The other outside linebacker spot is much more wide open. The Badgers also shifted senior defensive end Tyler Dippel back to linebacker, and he's got a good frame for the position. But Dippel has struggled with injuries too, and now he's got some younger players hot on his heels. Joe Schobert saw playing time as a true freshman last year, and he really impressed defensive coordinator Dave Aranda during the spring at outside linebacker. Schobert took advantage of the extra reps he got during the spring, and I expect that he'll see the field a lot as a sophomore, even if he doesn't win a starting job this fall.
Keep an eye on Vince Biegel too. A 6-foot-3 Wisconsin Rapids native, Biegel was recruited as a linebacker and will play on the outside for the Badgers in the 3-4. He has pretty much any athletic tool you could want at this position, but I think a few other older players have an edge on him for playing time. Biegel is going to be a very productive player for the Badgers if he stays on his current track, and he has a perfect opportunity to show the coaches what he can do when fall camp opens up.

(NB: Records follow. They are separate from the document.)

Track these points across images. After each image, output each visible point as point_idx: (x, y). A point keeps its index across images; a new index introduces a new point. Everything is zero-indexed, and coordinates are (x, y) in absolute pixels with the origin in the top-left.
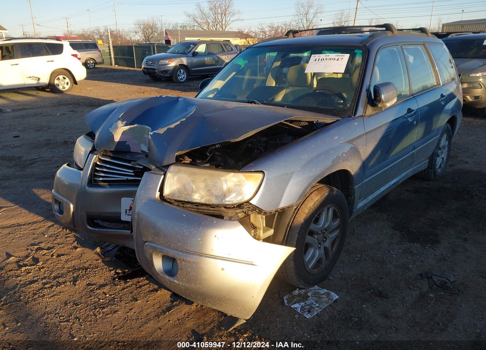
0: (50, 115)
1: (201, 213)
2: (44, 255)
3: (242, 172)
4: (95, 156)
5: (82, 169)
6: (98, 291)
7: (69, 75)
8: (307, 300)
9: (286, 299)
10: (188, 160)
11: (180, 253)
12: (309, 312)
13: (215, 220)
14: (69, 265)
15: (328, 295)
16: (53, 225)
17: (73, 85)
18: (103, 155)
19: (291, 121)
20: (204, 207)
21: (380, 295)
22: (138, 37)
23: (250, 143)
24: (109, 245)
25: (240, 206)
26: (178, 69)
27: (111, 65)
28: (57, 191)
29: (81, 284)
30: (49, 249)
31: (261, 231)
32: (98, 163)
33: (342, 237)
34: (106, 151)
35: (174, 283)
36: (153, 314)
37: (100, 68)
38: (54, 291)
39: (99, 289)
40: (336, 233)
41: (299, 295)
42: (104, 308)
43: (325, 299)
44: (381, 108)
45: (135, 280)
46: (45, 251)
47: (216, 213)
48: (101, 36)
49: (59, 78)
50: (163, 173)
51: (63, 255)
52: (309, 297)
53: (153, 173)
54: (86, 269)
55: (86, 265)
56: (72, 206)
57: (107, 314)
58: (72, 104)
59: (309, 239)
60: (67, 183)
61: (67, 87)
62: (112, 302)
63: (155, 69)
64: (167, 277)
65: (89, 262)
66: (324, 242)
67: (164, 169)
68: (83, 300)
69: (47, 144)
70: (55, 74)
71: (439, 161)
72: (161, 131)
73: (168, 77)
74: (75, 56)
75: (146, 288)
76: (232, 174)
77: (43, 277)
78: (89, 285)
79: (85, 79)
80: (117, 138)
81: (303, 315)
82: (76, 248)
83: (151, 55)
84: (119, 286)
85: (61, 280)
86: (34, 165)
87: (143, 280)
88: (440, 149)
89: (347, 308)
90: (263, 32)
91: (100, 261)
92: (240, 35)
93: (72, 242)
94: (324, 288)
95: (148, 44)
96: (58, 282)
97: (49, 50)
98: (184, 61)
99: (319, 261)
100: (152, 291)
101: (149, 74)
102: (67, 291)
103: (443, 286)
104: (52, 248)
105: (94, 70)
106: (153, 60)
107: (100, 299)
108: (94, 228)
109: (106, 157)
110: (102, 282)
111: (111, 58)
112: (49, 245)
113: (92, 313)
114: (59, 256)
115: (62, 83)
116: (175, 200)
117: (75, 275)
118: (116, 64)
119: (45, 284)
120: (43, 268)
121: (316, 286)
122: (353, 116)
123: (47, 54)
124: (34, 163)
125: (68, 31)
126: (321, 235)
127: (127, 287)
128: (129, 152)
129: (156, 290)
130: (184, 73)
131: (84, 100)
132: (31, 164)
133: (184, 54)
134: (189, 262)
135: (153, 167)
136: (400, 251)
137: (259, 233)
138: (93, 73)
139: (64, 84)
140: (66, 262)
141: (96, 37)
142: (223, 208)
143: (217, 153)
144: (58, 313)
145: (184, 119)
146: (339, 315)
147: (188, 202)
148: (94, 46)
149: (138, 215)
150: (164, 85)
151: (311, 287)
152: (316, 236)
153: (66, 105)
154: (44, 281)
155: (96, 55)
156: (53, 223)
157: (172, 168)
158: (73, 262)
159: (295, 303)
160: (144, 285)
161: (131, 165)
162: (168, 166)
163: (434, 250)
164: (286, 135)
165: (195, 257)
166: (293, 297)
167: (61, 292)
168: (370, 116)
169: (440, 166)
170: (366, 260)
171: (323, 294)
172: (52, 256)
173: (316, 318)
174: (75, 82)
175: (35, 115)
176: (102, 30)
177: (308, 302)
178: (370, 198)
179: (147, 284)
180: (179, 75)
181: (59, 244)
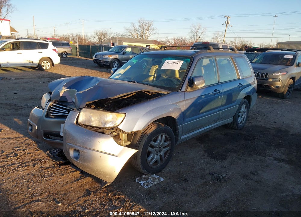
0: (36, 83)
1: (94, 131)
2: (21, 153)
3: (115, 113)
4: (50, 103)
5: (43, 109)
6: (45, 170)
7: (50, 61)
8: (148, 180)
9: (138, 179)
10: (93, 106)
11: (81, 148)
12: (147, 185)
13: (99, 134)
14: (33, 158)
15: (159, 179)
16: (28, 139)
17: (52, 67)
18: (54, 103)
19: (149, 92)
20: (96, 128)
21: (185, 180)
22: (95, 40)
23: (127, 101)
24: (55, 150)
25: (113, 128)
26: (114, 61)
27: (77, 56)
28: (31, 120)
29: (37, 167)
30: (24, 150)
31: (123, 142)
32: (51, 106)
33: (171, 151)
34: (56, 101)
35: (78, 162)
36: (70, 182)
37: (70, 57)
38: (23, 169)
39: (46, 169)
40: (167, 149)
41: (144, 178)
42: (46, 177)
43: (157, 180)
44: (195, 88)
45: (65, 166)
46: (22, 151)
47: (101, 131)
48: (73, 38)
49: (44, 62)
50: (79, 111)
51: (31, 153)
52: (149, 179)
53: (74, 111)
54: (41, 160)
55: (41, 159)
56: (37, 127)
57: (47, 180)
58: (49, 77)
59: (150, 149)
60: (36, 116)
61: (48, 68)
62: (51, 175)
63: (101, 60)
64: (75, 160)
65: (43, 157)
66: (160, 152)
67: (80, 109)
68: (37, 173)
69: (32, 99)
70: (42, 60)
71: (240, 119)
72: (81, 92)
73: (107, 65)
74: (55, 50)
75: (70, 170)
76: (110, 113)
77: (19, 162)
78: (41, 167)
79: (59, 63)
80: (61, 95)
81: (143, 187)
82: (38, 150)
83: (100, 52)
84: (56, 169)
85: (27, 164)
86: (23, 109)
87: (68, 167)
88: (240, 112)
89: (166, 185)
90: (168, 42)
91: (49, 157)
92: (155, 42)
93: (36, 147)
94: (158, 176)
95: (99, 45)
96: (26, 165)
97: (40, 47)
98: (117, 56)
99: (156, 162)
100: (72, 172)
101: (97, 63)
102: (29, 169)
103: (218, 179)
104: (26, 150)
105: (66, 58)
106: (100, 55)
107: (45, 174)
108: (47, 138)
109: (55, 104)
110: (48, 166)
111: (77, 52)
112: (24, 148)
113: (40, 179)
114: (28, 153)
115: (46, 65)
116: (83, 125)
117: (35, 162)
118: (79, 56)
119: (19, 165)
120: (20, 158)
121: (155, 175)
122: (179, 91)
123: (39, 48)
124: (23, 108)
125: (54, 35)
126: (158, 148)
127: (60, 169)
128: (67, 102)
129: (74, 172)
130: (117, 63)
131: (57, 76)
132: (21, 108)
133: (118, 53)
134: (85, 152)
135: (75, 109)
136: (204, 162)
137: (122, 143)
138: (65, 60)
139: (46, 66)
140: (32, 156)
141: (71, 39)
142: (104, 129)
143: (110, 105)
144: (24, 178)
145: (92, 87)
146: (161, 188)
147: (89, 126)
148: (67, 45)
149: (65, 131)
150: (105, 69)
151: (152, 175)
152: (155, 149)
153: (46, 78)
154: (19, 164)
155: (68, 50)
156: (28, 138)
157: (83, 109)
158: (35, 157)
159: (141, 181)
160: (69, 169)
161: (66, 108)
162: (82, 108)
163: (222, 162)
164: (145, 98)
165: (88, 150)
166: (142, 178)
167: (26, 170)
168: (190, 92)
169: (241, 122)
170: (184, 165)
171: (157, 178)
172: (25, 153)
173: (149, 188)
174: (53, 65)
175: (28, 82)
176: (74, 35)
177: (148, 181)
178: (192, 134)
179: (70, 169)
180: (114, 65)
181: (29, 148)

The Badgers also have Jesse Hayes waiting in the wings. A 6-foot-3 redshirt sophomore from Cincinnati, Hayes has been adding weight to his frame since he arrived on campus, and he showed some play making ability during the spring. I'm interested to see how he looks after another summer of conditioning, and I think he has a good chance to crack the two-deep this fall.
And that's just the outside linebackers- the Badgers have a few other players on the inside who should see the field this year. Conor O'Neill, Derek Landisch, and Marcus Trotter will all battle for playing time this fall behind Borland and Armstrong, and they all have some interesting skill sets. O'Neill is one of their better defenders in pass coverage, and Landisch draws a lot of comparisons to Borland, both because of his size and because he just seems to make plays when he's on the field. Trotter is a solid player as well, but it will be hard for him to separate himself from the pack this fall with so many other players jostling for playing time.